How does the film stand as the final chapter in a four film franchise though? While most of the characters get their time to shine and the aforementioned invasion of the Capitol was entertaining, it is difficult to not feel underwhelmed by it all at the end. This is mostly due to the final act which feels like a cheap shot to those of us waiting for a final showdown between Snow and Katniss. While the two arch enemies do get their much awaited face to face, it doesn't go down the way many may had envisioned it. There was all this build up to the taking of Snow's mansion and without giving anything away, we really don't get that moment...and that kind of sucks.
While what we get instead is arguably a more interesting and in some ways satisfying conclusion it still doesn't provide that release we had been waiting for. To put it in terms that most will understand, while watching the film my girlfriend had to use the restroom just before Katniss and the others were about to raid Snow's mansion. She was gone for ten minutes and when she got back the war was over, Snow was defeated and the world was free of its purgatory. Yes, that all happened in ten minutes. Want to know how that is possible while not feeling rushed? It's not possible, that's how.

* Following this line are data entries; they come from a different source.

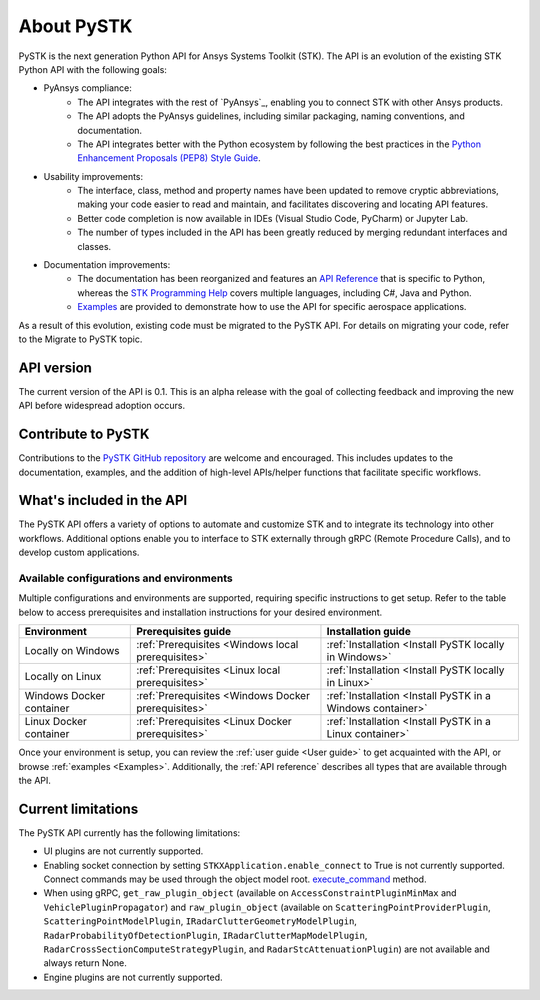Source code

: About PySTK
###########

PySTK is the next generation Python API for Ansys Systems Toolkit (STK). The API is an evolution of the existing STK Python API with the following goals:

- PyAnsys compliance:
   - The API integrates with the rest of `PyAnsys`_, enabling you to connect STK with other Ansys products.

   - The API adopts the PyAnsys guidelines, including similar packaging, naming conventions, and documentation.

   - The API integrates better with the Python ecosystem by following the best practices in the `Python Enhancement Proposals (PEP8) Style Guide <https://peps.python.org/pep-0008/>`_.

- Usability improvements:
   - The interface, class, method and property names have been updated to remove cryptic abbreviations, making your code easier to read and maintain, and facilitates discovering and locating API features.

   - Better code completion is now available in IDEs (Visual Studio Code, PyCharm) or Jupyter Lab.

   - The number of types included in the API has been greatly reduced by merging redundant interfaces and classes.

- Documentation improvements:
   - The documentation has been reorganized and features an `API Reference <https://stk.docs.pyansys.com/version/dev/api.html>`_ that is specific to Python, whereas the `STK Programming Help <https://help.agi.com/stkdevkit/index.htm>`_ covers multiple languages, including C#, Java and Python.

   - `Examples <https://stk.docs.pyansys.com/version/dev/examples.html>`_ are provided to demonstrate how to use the API for specific aerospace applications.

As a result of this evolution, existing code must be migrated to the PySTK API. For details on migrating your code, refer to the Migrate to PySTK topic.

API version
===========

The current version of the API is 0.1. This is an alpha release with the goal of collecting feedback and improving the new API before widespread adoption occurs.

Contribute to PySTK
===================

Contributions to the `PySTK GitHub repository <https://github.com/ansys-internal/pystk>`_ are welcome and encouraged. This includes updates to the documentation, examples, and the addition of high-level APIs/helper functions that facilitate specific workflows.

What's included in the API
==========================

The PySTK API offers a variety of options to automate and customize STK and to integrate its technology into other workflows. Additional options enable you to interface to STK externally through gRPC (Remote Procedure Calls), and to develop custom applications.

Available configurations and environments
-----------------------------------------

Multiple configurations and environments are supported, requiring specific instructions to get setup. Refer to the table below to access prerequisites and installation instructions for your desired environment.

.. list-table::
    :widths: auto
    :header-rows: 1

    * - **Environment**
      - **Prerequisites guide**
      - **Installation guide**
    * - Locally on Windows
      - :ref:`Prerequisites <Windows local prerequisites>`
      - :ref:`Installation <Install PySTK locally in Windows>`
    * - Locally on Linux
      - :ref:`Prerequisites <Linux local prerequisites>`
      - :ref:`Installation <Install PySTK locally in Linux>`
    * - Windows Docker container
      - :ref:`Prerequisites <Windows Docker prerequisites>`
      - :ref:`Installation <Install PySTK in a Windows container>`
    * - Linux Docker container
      - :ref:`Prerequisites <Linux Docker prerequisites>`
      - :ref:`Installation <Install PySTK in a Linux container>`
     

Once your environment is setup, you can review the :ref:`user guide <User
guide>` to get acquainted with the API, or browse :ref:`examples <Examples>`.
Additionally, the :ref:`API reference` describes all types that are available
through the API.

Current limitations
===================

The PySTK API currently has the following limitations:

-  UI plugins are not currently supported.
-  Enabling socket connection by setting ``STKXApplication.enable_connect`` to True is not currently supported. Connect commands may be used through the object model root.
   `execute_command <https://stk.docs.pyansys.com/version/dev/api/ansys/stk/core/stkobjects/StkObjectRoot.html>`_ method.
-  When using gRPC, ``get_raw_plugin_object`` (available on ``AccessConstraintPluginMinMax`` and ``VehiclePluginPropagator``) and ``raw_plugin_object`` (available on ``ScatteringPointProviderPlugin``, ``ScatteringPointModelPlugin``, ``IRadarClutterGeometryModelPlugin``, ``RadarProbabilityOfDetectionPlugin``, ``IRadarClutterMapModelPlugin``, ``RadarCrossSectionComputeStrategyPlugin``, and ``RadarStcAttenuationPlugin``) are not available and always return None.
- Engine plugins are not currently supported.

Then the film continues for about another 20 or so minutes where it gets a bad case of the Return of the King multiple endings-itis. There are at least three distinct moments during those final 20 minutes where it felt like the film should have ended, complete with fade to blacks and everything, but it just kept going. There was at least one moment that felt like it would have been perfect to end on but they decided to pull a Harry Potter and the Deathly Hollows Part 2 on us by jumping ahead to show us some characters all grown up and starting families of their own which by that point just felt like overkill.
Like I had mentioned earlier, most of this is gonna be in the eye of the beholder. For some this final chapter may play out exactly as they had pictured it and for others they may dislike it even more than I did. But the one thing everyone will likely agree on is that MJ Part 1 and 2 should have been one movie, not two. By splitting them up like that it was impossible for either film to deliver the excitement, drama and action the ending of Catching Fire had promised us. Both films feel overly bloated for no apparent reason and that has resulted in a final chapter that takes too long to get going and too long to end. Hunger Games fans should definitely check this out in the theaters but if you have been holding off and watching them at home there is no reason to change for this one.
I wish I could say that I loved this film, but I can't. It seemed like the studio behind them was too keen on milking their audience for every nickle than providing them the best product possible. With one great film out of the four and two OK ones followed by a turd I will likely never feel the need to ever watch any of these films again. Watching Catching Fire would simply piss me off because I now know the two films that follow it are inferior, watching the first film would frustrate me, watching MJ Part 1 would put me to sleep and watching MJ Part 2 would just make me want to boot up my editing software to turn it and the first part into one movie. I wish it would have ended better, it should have ended better.